Badan Meteorologi, Klimatologi, dan Geofisika (BMKG) telah menyampaikan peringatan dini untuk waspada datangnya La Nina menjelang akhir tahun 2021.
Berdasarkan monitoring terhadap perkembangan terbaru dari data suhu permukaan laut di Samudra Pasifik bagian tengah dan timur, menunjukkan bahwa saat ini nilai anomali telah melewati ambang batas La Nina, yaitu sebesar -0.61 pada Dasarian I Oktober 2021.
Kondisi ini berpotensi untuk terus berkembang menjadi La Nina yang diprakirakan akan berlangsung dengan intensitas lemah hingga sedang, setidaknya hingga Februari 2022.
BMKG telah menyelenggarakan Rapat Koordinasi Nasional (Rakornas) untuk mengantisipasi dan meningkatkan kesiapsiagaan dalam menghadapi La Nina dan potensi bencana hidrometeorologi, Jumat (29/10/2021).
Dalam Rakornas yang digelar secara virtual tersebut, Kepala BMKG Dwikorita Karnawati menyampaikan bahwa ancaman La Nina yang berpotensi menimbulkan bencana hidrometeorologi berupa banjir, banjir bandang, tanah longsor, angin kencang, puting beliung, dan sebagainya.
Dwikorita pun meminta Pemerintah Daerah (Pemda) serius menanggapi peringatan dini La Nina yang dikeluarkan BMKG guna meminimalisir dampak dan kerugian yang lebih besar.
Pemda, kata Dwikorita, harus menyiapkan rencana aksi hadapi La Nina.
"Mohon kepada daerah untuk tidak menyepelekan peringatan dini La Nina ini.

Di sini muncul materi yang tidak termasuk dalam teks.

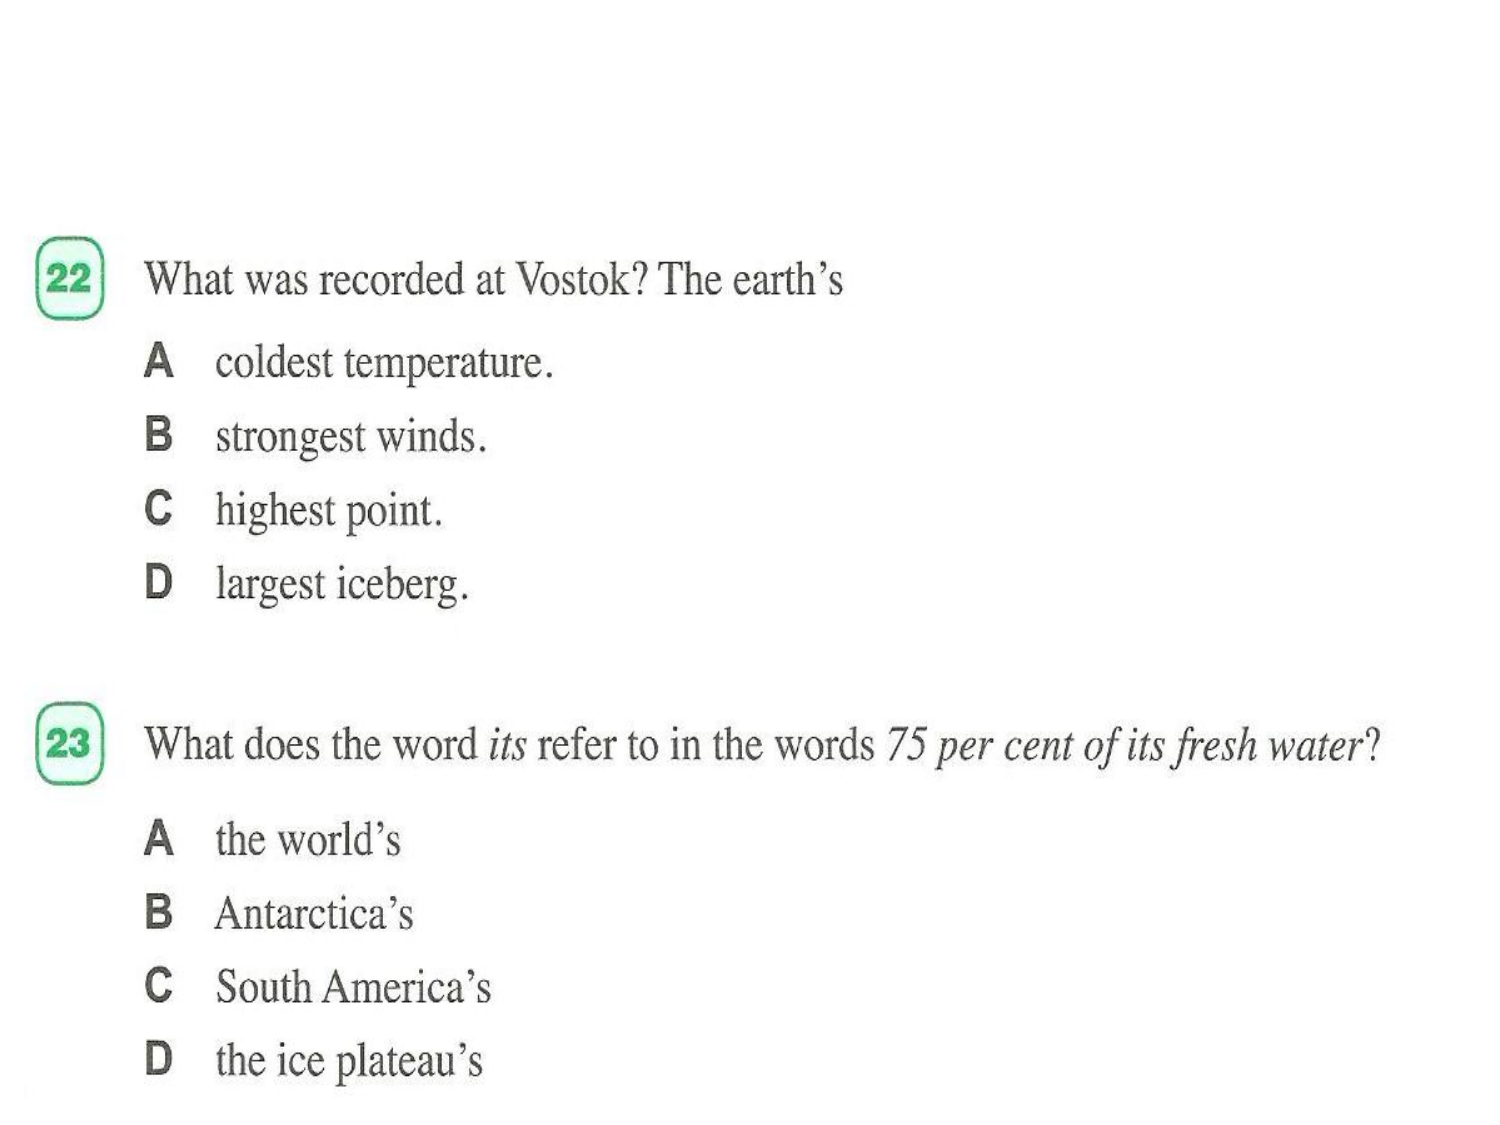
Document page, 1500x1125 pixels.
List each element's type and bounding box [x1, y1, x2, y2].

list [24, 212, 1451, 1101]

Jangan sampai melupakan upaya mitigasi dan fokus pada penanggulangan pasca kejadian," kata Dwikorita, dikutip TribunnewsWiki dari situs resmi bmkg.go.id, Minggu (31/10/2021).
"Mitigasi yang komprehensif akan bisa menekan jumlah kerugian dan korban jiwa akibat bencana hidrometeorologi," ungkap Dwikorita.
Baca: La Nina
Baca: BMKG (Badan Meteorologi Klimatologi dan Geofisika)
Sebelumnya, dalam webinar Antisipasi Iklim Ekstrim Sebagai Dampak La Nina Melalui Sekolah Lapang yang diselenggarakn pada Kamis (28/10/2021), Dwikorita Karnawati mengatakan bahwa La Nina berdampak langsung pada sektor pertanian dan perikanan.
Di sektor pertanian, La Nina menyebabkan kondisi yang kurang menguntungkan misalnya kerusakan tanaman dan lahan akibat banjir yang muncul dari curah hujan tinggi, meningkatnya kelembapan udara, dan munculnya organisme pengganggu tanaman (OPT).
"Pasca panen, curah hujan yang tinggi akan mengurangi kualitas hasil panen karena kadar air yang meningkat," kata Dwikorita.
Sementara itu, di sektor perikanan, La Nina menyebabkan para nelayan harus lebih waspada saat melaut.
Kondisi ini mengakibatkan pasokan ikan dapat berkurang.
"Keselamatan nelayan menjadi prioritas utama melalui pemanfaatan informasi cuaca maritim yang terupdate," ucap Dwikorita.
Baca: Dwikorita Karnawati
Dwikorita menyebut bahwa Sekolah Lapang Iklim (SLI) dan Sekolah Lapang Cuaca Nelayan (SLCN) dapat mengurangi risiko dampak La Nina.
Sebab, menurut dia, La Nina juga memiliki dampak positif bagi petani dan pekerja sektor kelautan.
La Nina menyediakan pasokan air yang berpotensi meningkatkan produktivitas pertanian.
Sementara itu, bagi pekerja di sektor kelautan, La Nina membuat perluasan area pasang surut wilayah pesisir yang dimanfaatkan oleh nelayan tambak budidaya dan garam.